This year, Brand Keys examined 85 categories and 833 brands.  -  Photo via Despositphotos.

This year, Brand Keys examined 85 categories and 833 brands.

Photo via Despositphotos. 

Avis, Lyft, and Hyundai have topped the Brand Keys 25th annual Customer Loyalty list, conducted by the New York-based brand engagement and customer loyalty research consultancy.

On average, customer brand loyalty has increased 20% from 2019 to 2020 across 85 leading B2C, B2B, and D2C categories, which encompass 16 industry sectors and 833 brands.

“Analysts, consulting firms, and research practices that declared brand loyalty dead are talking about a consumer loyalty model that expired in 1990,“ Robert Passikoff, president of Brand Keys, said in a statement. “Back then loyalty was a black-and-white issue for consumers. But loyalty didn’t die. Rather, it has evolved in a more complex marketplace with more sophisticated drivers and passengers.”

Eighty percent of the path-to-purchase category loyalty drivers in the automotive category have new, consumer-generated configurations. Attribute, benefit, and value components that form the components of those drivers have grown more complex, more connected, and more emotional in 82% of the automotive sectors tracked in the annual survey.

Top Automotive Brands With 2020 Loyalty Focus

Numbers in parentheses indicate YOY increases of in-market brand loyalty.

  • Hyundai (automobiles +21%)
  • Avis (car rental +20%)
  • Lyft (rideshare +18%)
  • USAA (car insurance +7%)
  • Costco (gasoline)

“Two decades into the 21st century the world has more complex brand and mediascapes," said Passikoff. "It’s more data-rich and technologically-intensive.

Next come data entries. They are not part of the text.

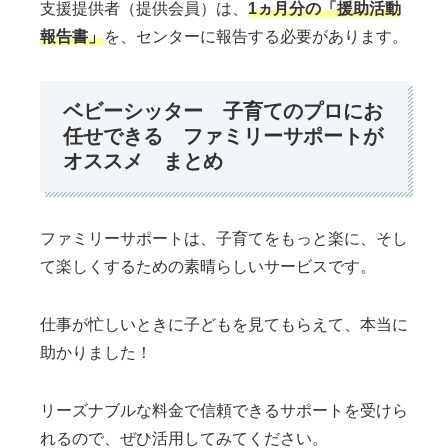
支援提供者（提供会員）は、
1ヵ月分の「援助活動
報告書」
を、センターに報告する必要があります。
ベビーシッター 子育てのプロにお
任せできる ファミリーサポートが
オススメ まとめ
ファミリーサポートは、子育てをもっと楽に、そし
て楽しくするための素晴らしいサービスです。
仕事が忙しいときに子どもを見てもらえて、本当に
助かりました！
リーズナブルな料金で信頼できるサポートを受けら
れるので、ぜひ活用してみてください。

Consumers are more complex, connected, and complicated. They connect with each other before even considering connecting to a brand and assess loyalty relative to how they envision an ‘ideal’ brand."

The order of importance of drivers represents a value continuum that consumers navigate, largely unconsciously, in their purchase and loyalty journeys. Consumers hold specific expectations for each category loyalty driver and use their expectations for the category Ideal as a “yardstick” against which they measure brand performance. Brands that best meet consumer expectations always have the most-loyal customers and, not-so-coincidently, the strongest sales and highest profits.

For example, below is the order of the path-to-purchase loyalty drivers for the automotive category in 2019. The numbers in parentheses below the drivers indicate the percent-contribution the individual driver makes to brand loyalty. Changes of 5% are significant at the 95% confidence level.

For the automotive category in 2020, not only has the order of the loyalty drivers changed (and how consumers assess these brands), but the attribute, benefit, and value components that make up the drivers have become more complex, representing a genuine consumer perspective because the output of the model obviates the fact that consumers don't think how they feel, they don't say what they think, and don't do what they say they will.

For the 2020 CLEI survey, 62,474 consumers, 16 to 65 years of age from the nine US Census Regions, self-selected the categories in which they are consumers and the brands for which they are customers.

This year, Brand Keys examined 85 categories and 833 brands.